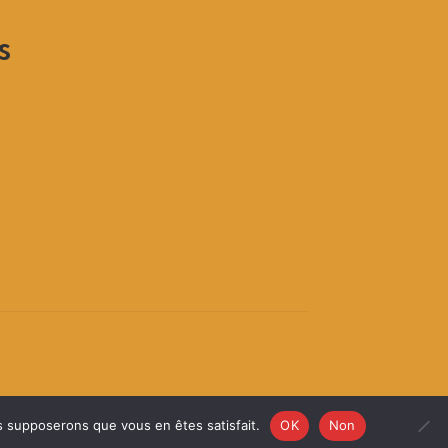
s
us supposerons que vous en êtes satisfait.
OK
Non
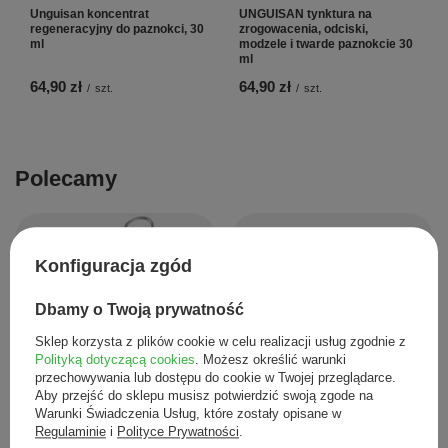
Unguisan koncentrat
UNGUISAN tynktura na
regeneracyjny do paznokci, 30
zrogowacenia, odciski,
ml
modzele i twarde paznokcie 30
ml
64,90 zł
64,90 zł
/
szt.
/
szt.
Polecamy
Konfiguracja zgód
Nożyczki do skracania paznokci,
Dbamy o Twoją prywatność
proste nr 5
Sklep korzysta z plików cookie w celu realizacji usług zgodnie z
20,00 zł
/
szt.
Polityką dotyczącą cookies
. Możesz określić warunki
przechowywania lub dostępu do cookie w Twojej przeglądarce.
PODOPHARM OLEUM HERBAL®
aktywny olejek podologiczny, 10 ml
Aby przejść do sklepu musisz potwierdzić swoją zgode na
Warunki Świadczenia Usług, które zostały opisane w
55,00 zł
/
szt.
Regulaminie
i
Polityce Prywatności
.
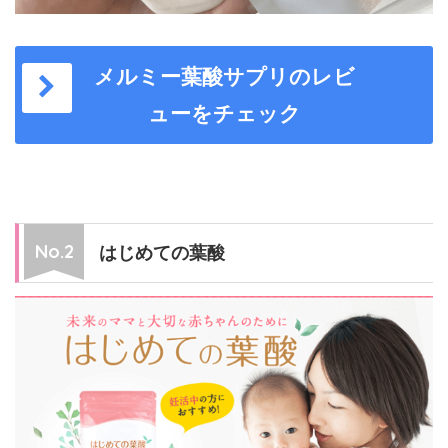
メルミー葉酸サプリのレビ
ューをチェック
はじめての葉酸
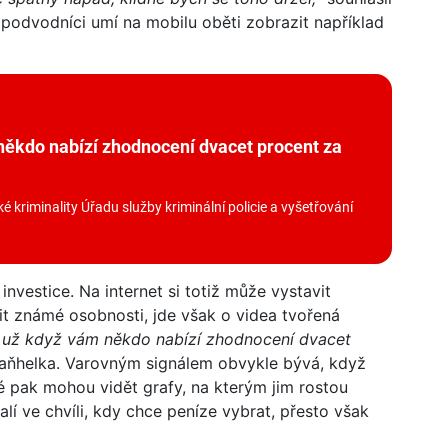
 podvodníci umí na mobilu oběti zobrazit například
 někdo nabízí zhodnocení dvacet procent za
 kriminality Úřadu služby kriminální policie a vyšetřování
investice. Na internet si totiž může vystavit
it známé osobnosti, jde však o videa tvořená
e, už když vám někdo nabízí zhodnocení dvacet
aňhelka. Varovným signálem obvykle bývá, když
é pak mohou vidět grafy, na kterým jim rostou
alí ve chvíli, kdy chce peníze vybrat, přesto však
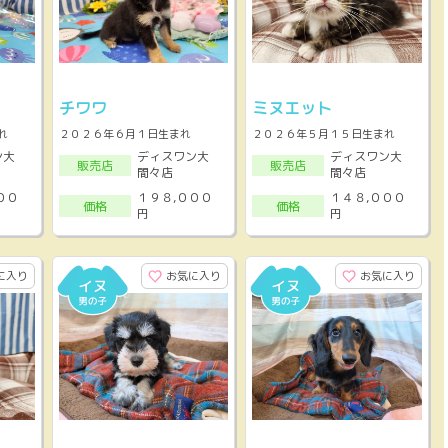
チワワ
ミヌエット
れ
２０２６年６月１日生まれ
２０２６年５月１５日生まれ
ン大
ディスワン大
ディスワン大
販売店
販売店
間々店
間々店
００
１９８,０００
１４８,０００
価格
価格
円
円
に入り
お気に入り
お気に入り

□ □ □

_To do_.
Your reply should be the entries above, repeated exactly and free of pictures.

_Answer to this task_.
s
us supposerons que vous en êtes satisfait.
OK
Non
Unguisan koncentrat
UNGUISAN tynktura na
regeneracyjny do paznokci, 30
zrogowacenia, odciski,
ml
modzele i twarde paznokcie 30
ml
64,90 zł
64,90 zł
/
szt.
/
szt.
Polecamy
Konfiguracja zgód
Nożyczki do skracania paznokci,
Dbamy o Twoją prywatność
proste nr 5
Sklep korzysta z plików cookie w celu realizacji usług zgodnie z
20,00 zł
/
szt.
Polityką dotyczącą cookies
. Możesz określić warunki
przechowywania lub dostępu do cookie w Twojej przeglądarce.
PODOPHARM OLEUM HERBAL®
aktywny olejek podologiczny, 10 ml
Aby przejść do sklepu musisz potwierdzić swoją zgode na
Warunki Świadczenia Usług, które zostały opisane w
55,00 zł
/
szt.
Regulaminie
i
Polityce Prywatności
.
メルミー葉酸サプリのレビ
ューをチェック
はじめての葉酸
 podvodníci umí na mobilu oběti zobrazit například
 někdo nabízí zhodnocení dvacet procent za
 kriminality Úřadu služby kriminální policie a vyšetřování
investice. Na internet si totiž může vystavit
it známé osobnosti, jde však o videa tvořená
e, už když vám někdo nabízí zhodnocení dvacet
aňhelka. Varovným signálem obvykle bývá, když
é pak mohou vidět grafy, na kterým jim rostou
alí ve chvíli, kdy chce peníze vybrat, přesto však
チワワ
ミヌエット
れ
２０２６年６月１日生まれ
２０２６年５月１５日生まれ
ン大
ディスワン大
ディスワン大
販売店
販売店
間々店
間々店
００
１９８,０００
１４８,０００
価格
価格
円
円
に入り
お気に入り
お気に入り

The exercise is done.